Southeastern Section - 62nd Annual Meeting (20-21 March 2013)

Paper No. 3
Presentation Time: 8:45 AM


ZAUNBRECHER, Laura K.1, ELLIOTT, W. Crawford2, CYGAN, Randall T.3, PERDRIAL, Nicolas4, WAMPLER, J. Marion1, KAPLAN, Daniel I.5 and TEICH-MCGOLDRICK, Stephanie3, (1)Geosciences, Georgia State University, 24 Peachtree Center Ave, Atlanta, GA 30303, (2)Geosciences, Georgia State University, 24 Peachtree Center Ave, Atlanta, GA 30302, (3)Geochemistry Department, Sandia National Laboratories, Albuquerque, NM 87185-0754, (4)Department of Soil, Water and Environmental Science, University of Arizona, 1177 E. Fourth St, Tucson, AZ 85721, (5)Savannah River National Laboratory, Aiken, SC 29808,

The Savannah River Site (SRS) in South Carolina is the focus of an extensive remediation project. Cs-137 is a well-known fission product that has been produced, stored, and handled in this and other US Department of Energy facilities. Documenting the mobility of 137Cs and its sorption by geologic materials is important to predict long-term behavior of 137Cs migrating from contaminated sites such as the SRS.

Three uncontaminated (radionuclide free) soil cores were used to study Cs and other alkali metals in the SRS soils. Based on the mineralogy, clay content, and parent material, each core is known to represent a different stage of weathering. For each core, depth profiles of (1) mineral composition, (2) acid-extractable Cs, Rb, K, Sr, and Ba ions, and (3) clay content were collected. These data permit a test of our hypotheses that (1) Cs has been favorably enriched with respect to K in the soils as a result of long-term weathering processes and (2) that this Cs will affect the ability of soils at the SRS to adsorb 137Cs and (3) interlayer wedge zones in highly weathered mica particles, now mostly hydroxy-interlayered vermiculite (HIV), may be responsible for selective uptake of Cs and Rb from soil solution and for their fixation.

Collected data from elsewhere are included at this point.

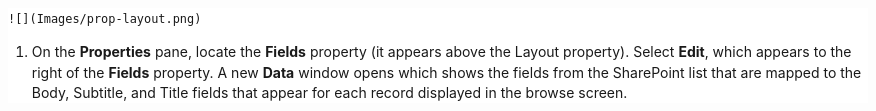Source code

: 	![](Images/prop-layout.png)

1. On the **Properties** pane, locate the **Fields** property (it appears above the Layout property). Select **Edit**, which appears to the right of the **Fields** property. A new **Data** window opens which shows the fields from the SharePoint list that are mapped to the Body, Subtitle, and Title fields that appear for each record displayed in the browse screen.   
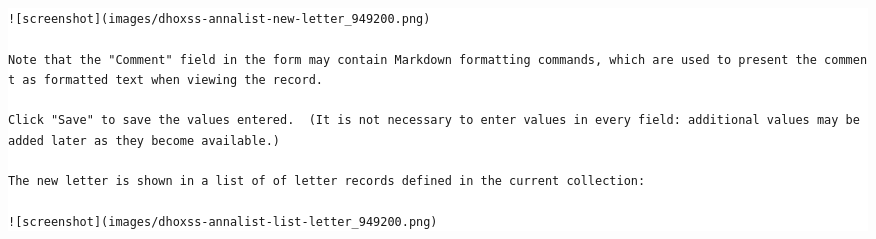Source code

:     ![screenshot](images/dhoxss-annalist-new-letter_949200.png)

    Note that the "Comment" field in the form may contain Markdown formatting commands, which are used to present the comment as formatted text when viewing the record.

    Click "Save" to save the values entered.  (It is not necessary to enter values in every field: additional values may be added later as they become available.)

    The new letter is shown in a list of of letter records defined in the current collection:

    ![screenshot](images/dhoxss-annalist-list-letter_949200.png)
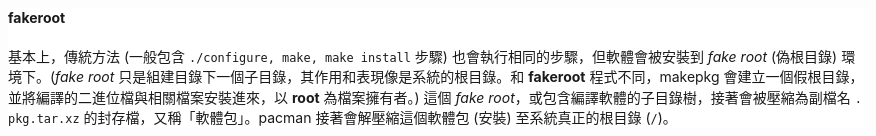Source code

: #### fakeroot

基本上，傳統方法 (一般包含 `./configure, make, make install` 步驟) 也會執行相同的步驟，但軟體會被安裝到 _fake root_ (偽根目錄) 環境下。(_fake root_ 只是組建目錄下一個子目錄，其作用和表現像是系統的根目錄。和 **fakeroot** 程式不同，makepkg 會建立一個假根目錄，並將編譯的二進位檔與相關檔案安裝進來，以 **root** 為檔案擁有者。) 這個 _fake root_，或包含編譯軟體的子目錄樹，接著會被壓縮為副檔名 `.pkg.tar.xz` 的封存檔，又稱「軟體包」。pacman 接著會解壓縮這個軟體包 (安裝) 至系統真正的根目錄 (`/`)。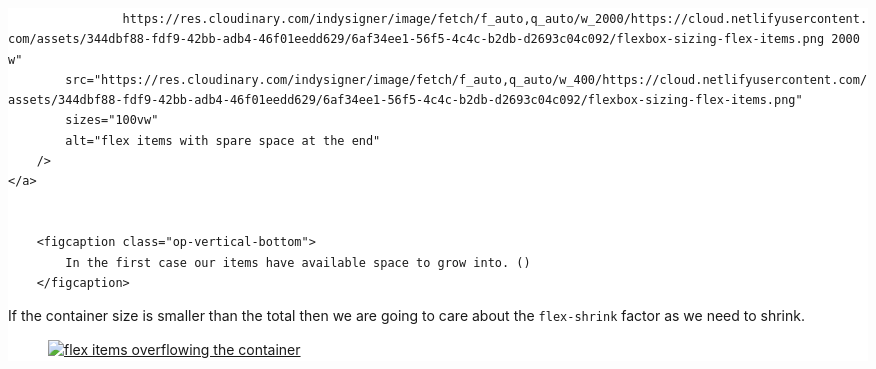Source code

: 			        https://res.cloudinary.com/indysigner/image/fetch/f_auto,q_auto/w_2000/https://cloud.netlifyusercontent.com/assets/344dbf88-fdf9-42bb-adb4-46f01eedd629/6af34ee1-56f5-4c4c-b2db-d2693c04c092/flexbox-sizing-flex-items.png 2000w"
			src="https://res.cloudinary.com/indysigner/image/fetch/f_auto,q_auto/w_400/https://cloud.netlifyusercontent.com/assets/344dbf88-fdf9-42bb-adb4-46f01eedd629/6af34ee1-56f5-4c4c-b2db-d2693c04c092/flexbox-sizing-flex-items.png"
			sizes="100vw"
			alt="flex items with spare space at the end"
		/>
	</a>

	
		<figcaption class="op-vertical-bottom">
			In the first case our items have available space to grow into. ()
		</figcaption>
	
</figure>


<p>If the container size is smaller than the total then we are going to care about the <code>flex-shrink</code> factor as we need to shrink.</p>











<figure >
	<a href="https://cloud.netlifyusercontent.com/assets/344dbf88-fdf9-42bb-adb4-46f01eedd629/a7824063-ad56-477b-9a50-596b367193d0/flexbox-sizing-flex-items-overflow.png">
		<img
			srcset="https://res.cloudinary.com/indysigner/image/fetch/f_auto,q_auto/w_400/https://cloud.netlifyusercontent.com/assets/344dbf88-fdf9-42bb-adb4-46f01eedd629/a7824063-ad56-477b-9a50-596b367193d0/flexbox-sizing-flex-items-overflow.png 400w,
			        https://res.cloudinary.com/indysigner/image/fetch/f_auto,q_auto/w_800/https://cloud.netlifyusercontent.com/assets/344dbf88-fdf9-42bb-adb4-46f01eedd629/a7824063-ad56-477b-9a50-596b367193d0/flexbox-sizing-flex-items-overflow.png 800w,
			        https://res.cloudinary.com/indysigner/image/fetch/f_auto,q_auto/w_1200/https://cloud.netlifyusercontent.com/assets/344dbf88-fdf9-42bb-adb4-46f01eedd629/a7824063-ad56-477b-9a50-596b367193d0/flexbox-sizing-flex-items-overflow.png 1200w,
			        https://res.cloudinary.com/indysigner/image/fetch/f_auto,q_auto/w_1600/https://cloud.netlifyusercontent.com/assets/344dbf88-fdf9-42bb-adb4-46f01eedd629/a7824063-ad56-477b-9a50-596b367193d0/flexbox-sizing-flex-items-overflow.png 1600w,
			        https://res.cloudinary.com/indysigner/image/fetch/f_auto,q_auto/w_2000/https://cloud.netlifyusercontent.com/assets/344dbf88-fdf9-42bb-adb4-46f01eedd629/a7824063-ad56-477b-9a50-596b367193d0/flexbox-sizing-flex-items-overflow.png 2000w"
			src="https://res.cloudinary.com/indysigner/image/fetch/f_auto,q_auto/w_400/https://cloud.netlifyusercontent.com/assets/344dbf88-fdf9-42bb-adb4-46f01eedd629/a7824063-ad56-477b-9a50-596b367193d0/flexbox-sizing-flex-items-overflow.png"
			sizes="100vw"
			alt="flex items overflowing the container"
		/>
	</a>
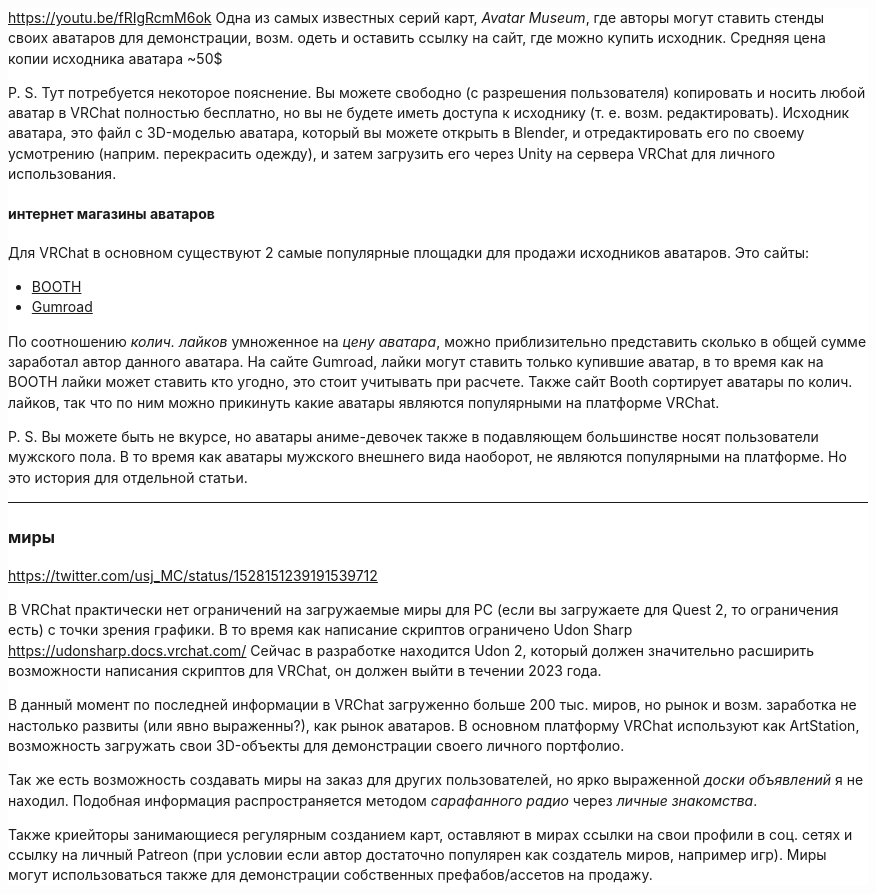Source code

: https://youtu.be/fRIgRcmM6ok
Одна из самых известных серий карт, *Avatar Museum*, где авторы могут ставить стенды своих аватаров для демонстрации, возм. одеть и оставить ссылку на сайт, где можно купить исходник. 
Средняя цена копии исходника аватара ~50$

P. S. Тут потребуется некоторое пояснение. 
Вы можете свободно (с разрешения пользователя) копировать и носить любой аватар в VRChat полностью бесплатно, но вы не будете иметь доступа к исходнику (т. е. возм. редактировать). 
Исходник аватара, это файл с 3D-моделью аватара, который вы можете открыть в Blender, и отредактировать его по своему усмотрению (наприм. перекрасить одежду), 
и затем загрузить его через Unity на сервера VRChat для личного использования.

#### интернет магазины аватаров
Для VRChat в основном существуют 2 самые популярные площадки для продажи исходников аватаров.
Это сайты:
- [BOOTH](https://booth.pm/en/browse/3D%20Characters)
- [Gumroad](https://gumroad.com/discover)

По соотношению *колич. лайков* умноженное на *цену аватара*, можно приблизительно представить сколько в общей сумме заработал автор данного аватара. 
На сайте Gumroad, лайки могут ставить только купившие аватар, в то время как на BOOTH лайки может ставить кто угодно, это стоит учитывать при расчете.
Также сайт Booth сортирует аватары по колич. лайков, так что по ним можно прикинуть какие аватары являются популярными на платформе VRChat.

P. S. Вы можете быть не вкурсе, но аватары аниме-девочек также в подавляющем большинстве носят пользователи мужского пола.
В то время как аватары мужского внешнего вида наоборот, не являются популярными на платформе.
Но это история для отдельной статьи.
***

### миры
https://twitter.com/usj_MC/status/1528151239191539712

В VRChat практически нет ограничений на загружаемые миры для PC (если вы загружаете для Quest 2, то ограничения есть) с точки зрения графики. 
В то время как написание скриптов ограничено Udon Sharp https://udonsharp.docs.vrchat.com/
Сейчас в разработке находится Udon 2, который должен значительно расширить возможности написания скриптов для VRChat, он должен выйти в течении 2023 года.

В данный момент по последней информации в VRChat загруженно больше 200 тыс. миров, но рынок и возм. заработка не настолько развиты (или явно выраженны?), как рынок аватаров.
В основном платформу VRChat используют как ArtStation, возможность загружать свои 3D-объекты для демонстрации своего личного портфолио.

Так же есть возможность создавать миры на заказ для других пользователей, но ярко выраженной *доски объявлений* я не находил. 
Подобная информация распространяется методом *сарафанного радио* через *личные знакомства*.

Также криейторы занимающиеся регулярным созданием карт, оставляют в мирах ссылки на свои профили в соц. сетях и ссылку на личный Patreon 
(при условии если автор достаточно популярен как создатель миров, например игр). 
Миры могут использоваться также для демонстрации собственных префабов/ассетов на продажу.
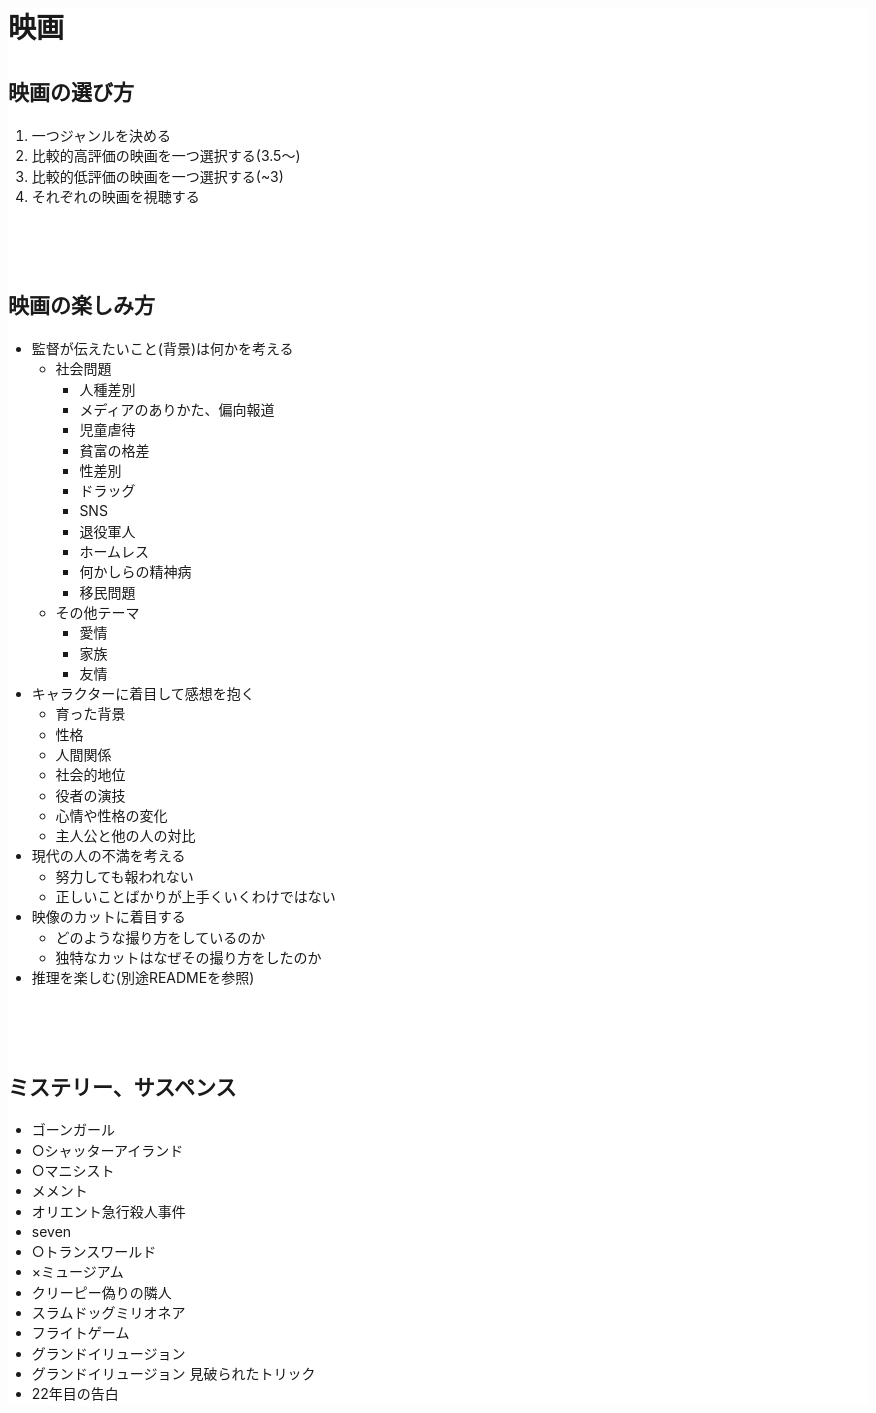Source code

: # 映画

## 映画の選び方
1. 一つジャンルを決める
2. 比較的高評価の映画を一つ選択する(3.5〜)
3. 比較的低評価の映画を一つ選択する(~3)
4. それぞれの映画を視聴する

<br></br>

## 映画の楽しみ方
- 監督が伝えたいこと(背景)は何かを考える
  - 社会問題
    - 人種差別
    - メディアのありかた、偏向報道
    - 児童虐待
    - 貧富の格差
    - 性差別
    - ドラッグ
    - SNS
    - 退役軍人
    - ホームレス
    - 何かしらの精神病
    - 移民問題
  - その他テーマ
    - 愛情
    - 家族
    - 友情
- キャラクターに着目して感想を抱く
  - 育った背景
  - 性格
  - 人間関係
  - 社会的地位
  - 役者の演技
  - 心情や性格の変化
  - 主人公と他の人の対比
- 現代の人の不満を考える
  - 努力しても報われない
  - 正しいことばかりが上手くいくわけではない
- 映像のカットに着目する
  - どのような撮り方をしているのか
  - 独特なカットはなぜその撮り方をしたのか
- 推理を楽しむ(別途READMEを参照)

<br></br>

## ミステリー、サスペンス
- ゴーンガール
- ○シャッターアイランド
- ○マニシスト
- メメント
- オリエント急行殺人事件
- seven
- ○トランスワールド
- ×ミュージアム
- クリーピー偽りの隣人
- スラムドッグミリオネア
- フライトゲーム
- グランドイリュージョン
- グランドイリュージョン 見破られたトリック
- 22年目の告白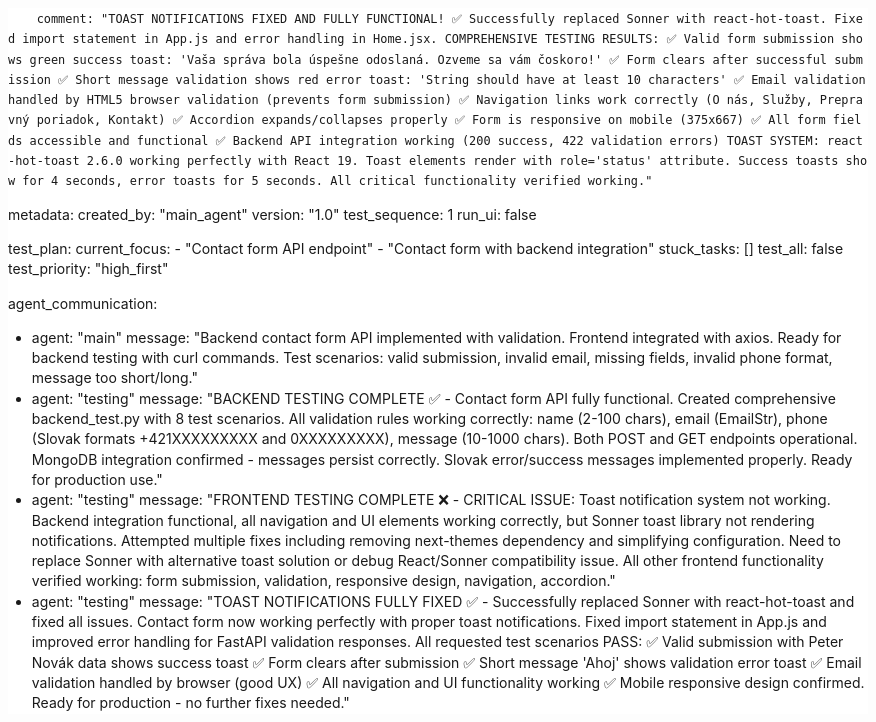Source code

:         comment: "TOAST NOTIFICATIONS FIXED AND FULLY FUNCTIONAL! ✅ Successfully replaced Sonner with react-hot-toast. Fixed import statement in App.js and error handling in Home.jsx. COMPREHENSIVE TESTING RESULTS: ✅ Valid form submission shows green success toast: 'Vaša správa bola úspešne odoslaná. Ozveme sa vám čoskoro!' ✅ Form clears after successful submission ✅ Short message validation shows red error toast: 'String should have at least 10 characters' ✅ Email validation handled by HTML5 browser validation (prevents form submission) ✅ Navigation links work correctly (O nás, Služby, Prepravný poriadok, Kontakt) ✅ Accordion expands/collapses properly ✅ Form is responsive on mobile (375x667) ✅ All form fields accessible and functional ✅ Backend API integration working (200 success, 422 validation errors) TOAST SYSTEM: react-hot-toast 2.6.0 working perfectly with React 19. Toast elements render with role='status' attribute. Success toasts show for 4 seconds, error toasts for 5 seconds. All critical functionality verified working."

metadata:
  created_by: "main_agent"
  version: "1.0"
  test_sequence: 1
  run_ui: false

test_plan:
  current_focus:
    - "Contact form API endpoint"
    - "Contact form with backend integration"
  stuck_tasks: []
  test_all: false
  test_priority: "high_first"

agent_communication:
  - agent: "main"
    message: "Backend contact form API implemented with validation. Frontend integrated with axios. Ready for backend testing with curl commands. Test scenarios: valid submission, invalid email, missing fields, invalid phone format, message too short/long."
  - agent: "testing"
    message: "BACKEND TESTING COMPLETE ✅ - Contact form API fully functional. Created comprehensive backend_test.py with 8 test scenarios. All validation rules working correctly: name (2-100 chars), email (EmailStr), phone (Slovak formats +421XXXXXXXXX and 0XXXXXXXXX), message (10-1000 chars). Both POST and GET endpoints operational. MongoDB integration confirmed - messages persist correctly. Slovak error/success messages implemented properly. Ready for production use."
  - agent: "testing"
    message: "FRONTEND TESTING COMPLETE ❌ - CRITICAL ISSUE: Toast notification system not working. Backend integration functional, all navigation and UI elements working correctly, but Sonner toast library not rendering notifications. Attempted multiple fixes including removing next-themes dependency and simplifying configuration. Need to replace Sonner with alternative toast solution or debug React/Sonner compatibility issue. All other frontend functionality verified working: form submission, validation, responsive design, navigation, accordion."
  - agent: "testing"
    message: "TOAST NOTIFICATIONS FULLY FIXED ✅ - Successfully replaced Sonner with react-hot-toast and fixed all issues. Contact form now working perfectly with proper toast notifications. Fixed import statement in App.js and improved error handling for FastAPI validation responses. All requested test scenarios PASS: ✅ Valid submission with Peter Novák data shows success toast ✅ Form clears after submission ✅ Short message 'Ahoj' shows validation error toast ✅ Email validation handled by browser (good UX) ✅ All navigation and UI functionality working ✅ Mobile responsive design confirmed. Ready for production - no further fixes needed."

Rietveld modeling of synchrotron powder X-Ray diffractograms provides a quantitative determination of the clay fraction (< 2um). Acid extractions of ions from soil fine fractions show that the ion concentrations vary sympathetically with depth. The peak in extracted ion concentration in each core peaks not far below the point where the clay content becomes more than 10% of the soil (going downward) and thus seems to be controlled more by clay content than by clay mineralogy.

Stable Cs is significantly enriched with respect to K in all three soil cores. During soil formation, K is increasingly removed as weathering progresses, and Cs and Rb are preferentially retained in the soils. The longer a soil has undergone weathering at the SRS, the more enriched it has become in Cs/K (and Rb/K) with respect to the average for upper continental crust. Preliminary molecular modeling results support the hypothesis that Cs is the sterically most favored ion in the interlayer wedge zone of HIV. These preliminary results suggest that Cs can be sorbed effectively at the wedge-apex sites of HIV by electrostatic attraction.